U.S. Pat. No 5,876,736, issued Mar. 2, 1999, describes a cosmetic makeup composition containing at least one liposome-encapsulated or phospholipid-encapsulated moisturizer or re-hydrating agent and, preferably, an encapsulated blend of moisturizing/re-hydrating ingredients. For example, the encapsulated moisturizer or re-hydrating agent may be D,L-panthenol, D-panthenol, vitamin A palmitate, vitamin E acetate, methylsilanetriol mannuronate, natural oils such as tallow oil, macadamia nut oil, borage oil, evening primrose oil, kukui nut oil, rice bran oil, tea tree oil, a medium chain fatty acid ester of glycerol, such as glycerol triheptanoate, glyceryl trioctanoate, mineral water, silicones, and silicone derivatives. Mixtures of two or more of these ingredients may be used. A preferred moisturizer is a liposome vesicle containing D-panthenol.
U.S. Pat. No. 5,902,590, issued May 11, 1999, describes cosmetic and/or pharmaceutical formulations with increased viscosity and improved stability in storage which are distinguished by a content of selected esters of oligoglycerols with fatty acids as emulsifiers. This reference asserts that emulsifiers are required for the permanent homogeneous mixing of substances that would otherwise be immiscible with one another. Esters of fatty acids with polyhydric alcohols, for example pentaerythritol, dipentaerythritol, or self-condensation products of glycerol, so-called technical oligoglycerol mixtures, are often used for this purpose in cosmetic and pharmaceutical formulations, for example for the production of cremes and notions.

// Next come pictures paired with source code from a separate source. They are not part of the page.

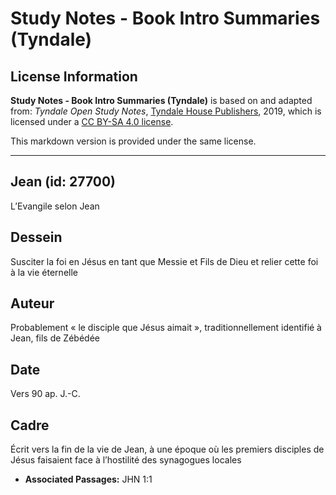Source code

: # Study Notes - Book Intro Summaries (Tyndale)

## License Information

**Study Notes - Book Intro Summaries (Tyndale)** is based on and adapted from: _Tyndale Open Study Notes_, [Tyndale House Publishers](https://tyndaleopenresources.com/), 2019, which is licensed under a [CC BY-SA 4.0 license](https://creativecommons.org/licenses/by-sa/4.0/legalcode.en).

This markdown version is provided under the same license.



--------------------------------

## Jean (id: 27700)

L’Evangile selon Jean

Dessein
-------

Susciter la foi en Jésus en tant que Messie et Fils de Dieu et relier cette foi à la vie éternelle

Auteur
------

Probablement « le disciple que Jésus aimait », traditionnellement identifié à Jean, fils de Zébédée

Date
----

Vers 90 ap. J.\-C.

Cadre
-----

Écrit vers la fin de la vie de Jean, à une époque où les premiers disciples de Jésus faisaient face à l’hostilité des synagogues locales

* **Associated Passages:** JHN 1:1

A review of this subject by G. Schuster and H. Pospischil was published in Arztl. Kosmetol., 11, 30-37 (1981).
The use of polyglycerol esters as o/w emulsifiers for cosmetic formulations is described, for example, in J. Soc. Cosmet. Chem. 28, 733-740 (1977) and in Fette, Seifen, Anstrichmittel 88, 101-106 (1986). In addition, the use of selected polyglycerol fatty acid esters as cosmetic emulsifiers is claimed in DE-A1 40 05 819 and in DE-A1 40 23 593 (BASF). However, in cases where the esters based on unsaturated or saturated fatty acids mentioned in these documents are used, it has been found that the resulting emulsions are not always sufficiently stable in storage and/or are low in viscosity, i.e. have a viscosity which is not sufficiently high, so that problem-free dosing is difficult. The invention of that reference relates to cosmetic and/or pharmaceutical formulations that are characterized in that they contain statistical monoesters of technical triglycerol with saturated C.sub.16 -C.sub.18 fatty acids as emulsifiers, the monoester content being from 30 to 50% by weight. It was asserted that it was surprising that the degree of self-condensation of the oligoglycerols in conjunction with the nature of the fatty acid and the percentage content of monoesters has a critical bearing on the properties of the resulting emulsifiers. That invention includes in particular the observation that the establishment of a percentage monoester content of 30 to 50% in the emulsifiers according to the invention leads to a significant improvement in storability and viscosity compared with otherwise known products of the prior art.